Les trains bulgares sont toujours en retard, m’a-t-on prévenu. L’adage s’est vérifié : une heure de retard au départ de Bucarest, trois heures à l’arrivée à Sofia. L’occasion de profiter pleinement du paysage verdoyant surplombé par le Mont Vitosha (2290m).

En sortant de la gare ferroviaire totalement délabrée de Sofia, on ne s’attend pas à visiter une grande ville européenne. Pourtant, la capitale bulgare est bien une très grande ville. Il s’agit même de la septième ville la plus peuplée de l’UE avec 1,4 million d’habitants, soit près de 20% de la population du pays.

La croissance démographique de Sofia dans les années 1960-1970 a repoussé les habitants hors d’un centre réduit dont on fait le tour à pied. A l’image de la situation de nombreux pays en développement, les quartiers flambant neufs où stationnent des berlines rutilantes côtoient des immeubles d’habitation vétustes. Les inégalités se creusent alors que le pays le plus pauvre de l’UE conserve une croissance économique voisine des 3%.

La crise est toutefois présente. Elle revêt un autre visage qu’en Europe occidentale : la fuite des cerveaux. L’entrée de la Bulgarie dans l’Union européenne en 2007 a démultiplié les opportunités d’études et de voyages à l’étranger, notamment pour les bons élèves ayant fréquenté les lycées internationaux. Ils sont très nombreux à faire le choix d’Andrey et Anna et à s’exiler au Royaume-Uni ou aux Etats-Unis pour recevoir une formation que le système universitaire bulgare ne peut pas leur donner. Ils ne reviennent dans leur pays que pour les grandes vacances en famille et entre amis.
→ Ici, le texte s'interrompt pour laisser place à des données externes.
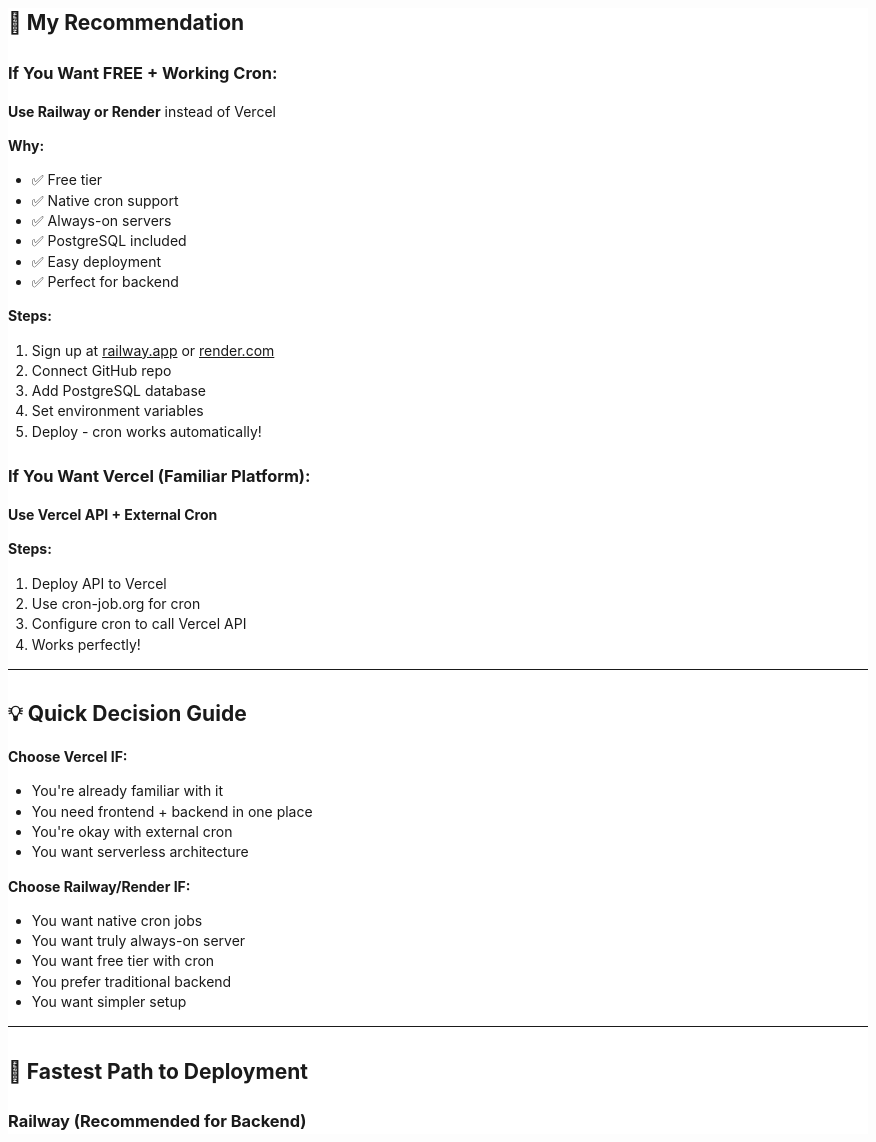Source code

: 
## 🎯 My Recommendation

### If You Want FREE + Working Cron:
**Use Railway or Render** instead of Vercel

**Why:**
- ✅ Free tier
- ✅ Native cron support
- ✅ Always-on servers
- ✅ PostgreSQL included
- ✅ Easy deployment
- ✅ Perfect for backend

**Steps:**
1. Sign up at [railway.app](https://railway.app) or [render.com](https://render.com)
2. Connect GitHub repo
3. Add PostgreSQL database
4. Set environment variables
5. Deploy - cron works automatically!

### If You Want Vercel (Familiar Platform):
**Use Vercel API + External Cron**

**Steps:**
1. Deploy API to Vercel
2. Use cron-job.org for cron
3. Configure cron to call Vercel API
4. Works perfectly!

---

## 💡 Quick Decision Guide

**Choose Vercel IF:**
- You're already familiar with it
- You need frontend + backend in one place
- You're okay with external cron
- You want serverless architecture

**Choose Railway/Render IF:**
- You want native cron jobs
- You want truly always-on server
- You want free tier with cron
- You prefer traditional backend
- You want simpler setup

---

## 🚀 Fastest Path to Deployment

### Railway (Recommended for Backend)
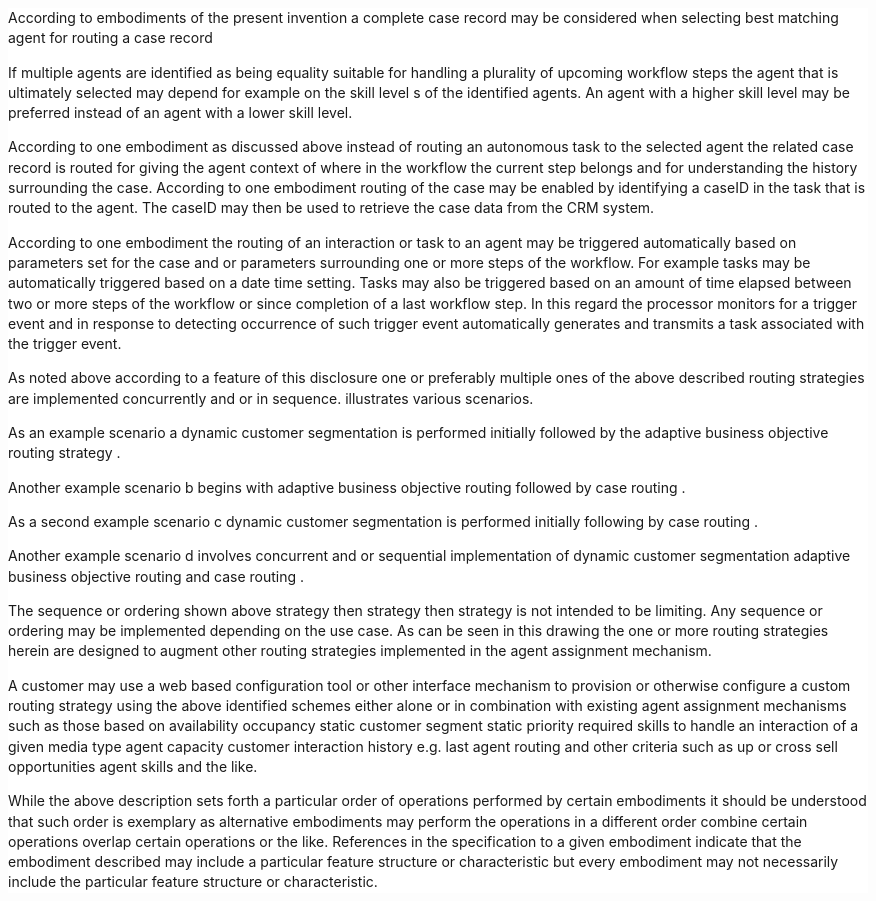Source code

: According to embodiments of the present invention a complete case record may be considered when selecting best matching agent for routing a case record 

If multiple agents are identified as being equality suitable for handling a plurality of upcoming workflow steps the agent that is ultimately selected may depend for example on the skill level s of the identified agents. An agent with a higher skill level may be preferred instead of an agent with a lower skill level.

According to one embodiment as discussed above instead of routing an autonomous task to the selected agent the related case record is routed for giving the agent context of where in the workflow the current step belongs and for understanding the history surrounding the case. According to one embodiment routing of the case may be enabled by identifying a caseID in the task that is routed to the agent. The caseID may then be used to retrieve the case data from the CRM system.

According to one embodiment the routing of an interaction or task to an agent may be triggered automatically based on parameters set for the case and or parameters surrounding one or more steps of the workflow. For example tasks may be automatically triggered based on a date time setting. Tasks may also be triggered based on an amount of time elapsed between two or more steps of the workflow or since completion of a last workflow step. In this regard the processor monitors for a trigger event and in response to detecting occurrence of such trigger event automatically generates and transmits a task associated with the trigger event.

As noted above according to a feature of this disclosure one or preferably multiple ones of the above described routing strategies are implemented concurrently and or in sequence. illustrates various scenarios.

As an example scenario a dynamic customer segmentation is performed initially followed by the adaptive business objective routing strategy .

Another example scenario b begins with adaptive business objective routing followed by case routing .

As a second example scenario c dynamic customer segmentation is performed initially following by case routing .

Another example scenario d involves concurrent and or sequential implementation of dynamic customer segmentation adaptive business objective routing and case routing .

The sequence or ordering shown above strategy then strategy then strategy is not intended to be limiting. Any sequence or ordering may be implemented depending on the use case. As can be seen in this drawing the one or more routing strategies herein are designed to augment other routing strategies implemented in the agent assignment mechanism.

A customer may use a web based configuration tool or other interface mechanism to provision or otherwise configure a custom routing strategy using the above identified schemes either alone or in combination with existing agent assignment mechanisms such as those based on availability occupancy static customer segment static priority required skills to handle an interaction of a given media type agent capacity customer interaction history e.g. last agent routing and other criteria such as up or cross sell opportunities agent skills and the like.

While the above description sets forth a particular order of operations performed by certain embodiments it should be understood that such order is exemplary as alternative embodiments may perform the operations in a different order combine certain operations overlap certain operations or the like. References in the specification to a given embodiment indicate that the embodiment described may include a particular feature structure or characteristic but every embodiment may not necessarily include the particular feature structure or characteristic.
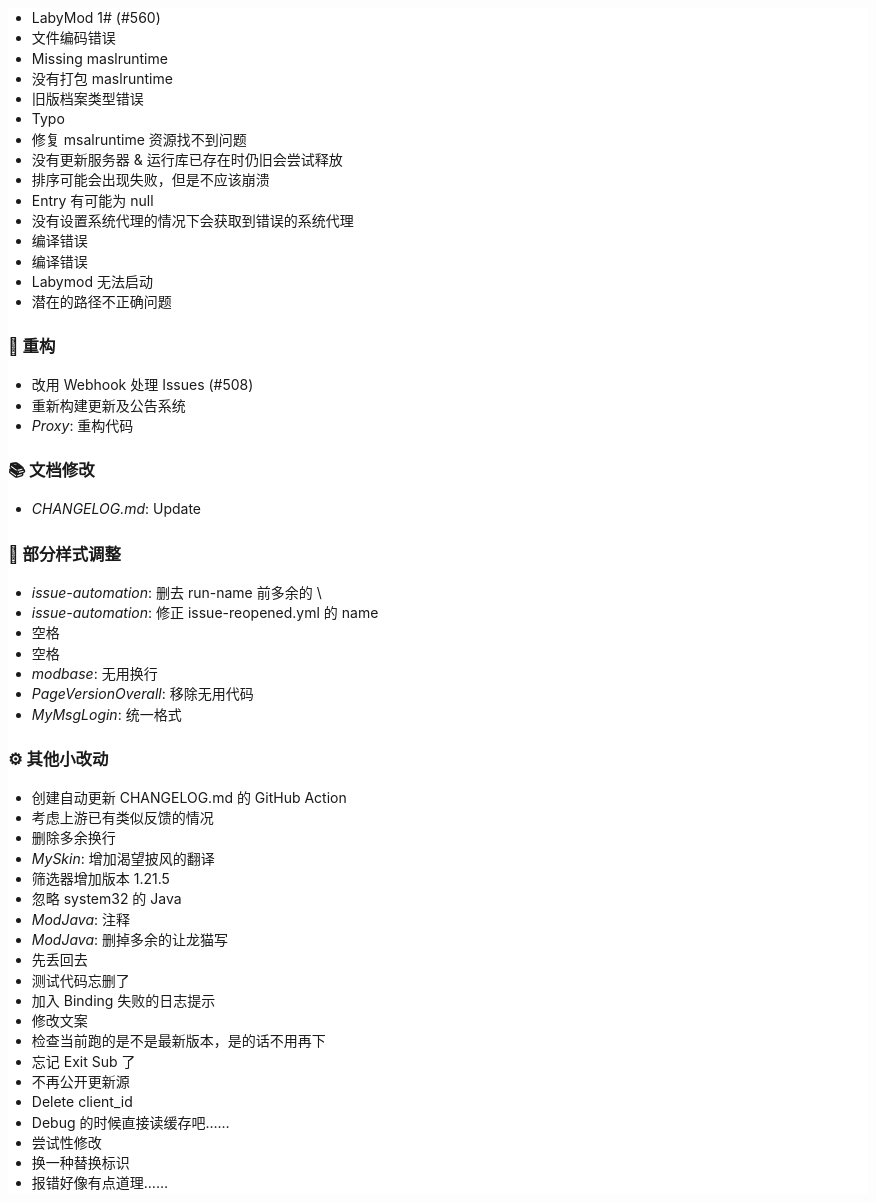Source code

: - LabyMod 1# (#560)
- 文件编码错误
- Missing maslruntime
- 没有打包 maslruntime
- 旧版档案类型错误
- Typo
- 修复 msalruntime 资源找不到问题
- 没有更新服务器 & 运行库已存在时仍旧会尝试释放
- 排序可能会出现失败，但是不应该崩溃
- Entry 有可能为 null
- 没有设置系统代理的情况下会获取到错误的系统代理
- 编译错误
- 编译错误
- Labymod 无法启动
- 潜在的路径不正确问题

### 🚜 重构

- 改用 Webhook 处理 Issues (#508)
- 重新构建更新及公告系统
- *Proxy*: 重构代码

### 📚 文档修改

- *CHANGELOG.md*: Update

### 🎨 部分样式调整

- *issue-automation*: 删去 run-name 前多余的 \
- *issue-automation*: 修正 issue-reopened.yml 的 name
- 空格
- 空格
- *modbase*: 无用换行
- *PageVersionOverall*: 移除无用代码
- *MyMsgLogin*: 统一格式

### ⚙️ 其他小改动

- 创建自动更新 CHANGELOG.md 的 GitHub Action
- 考虑上游已有类似反馈的情况
- 删除多余换行
- *MySkin*: 增加渴望披风的翻译
- 筛选器增加版本 1.21.5
- 忽略 system32 的 Java
- *ModJava*: 注释
- *ModJava*: 删掉多余的让龙猫写
- 先丢回去
- 测试代码忘删了
- 加入 Binding 失败的日志提示
- 修改文案
- 检查当前跑的是不是最新版本，是的话不用再下
- 忘记 Exit Sub 了
- 不再公开更新源
- Delete client_id
- Debug 的时候直接读缓存吧……
- 尝试性修改
- 换一种替换标识
- 报错好像有点道理……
Ivaylo m’a raconté une blague qui circule chez les jeunes Bulgares : « Il y a deux façons de sortir de la crise en Bulgarie. Le terminal 1 et le terminal 2 de l’aéroport international de Sofia. » Ces jeunes cerveaux ambitieux reviendront-ils travailler au développement de la Bulgarie une fois leurs études terminées ? Rien n’est moins sûr.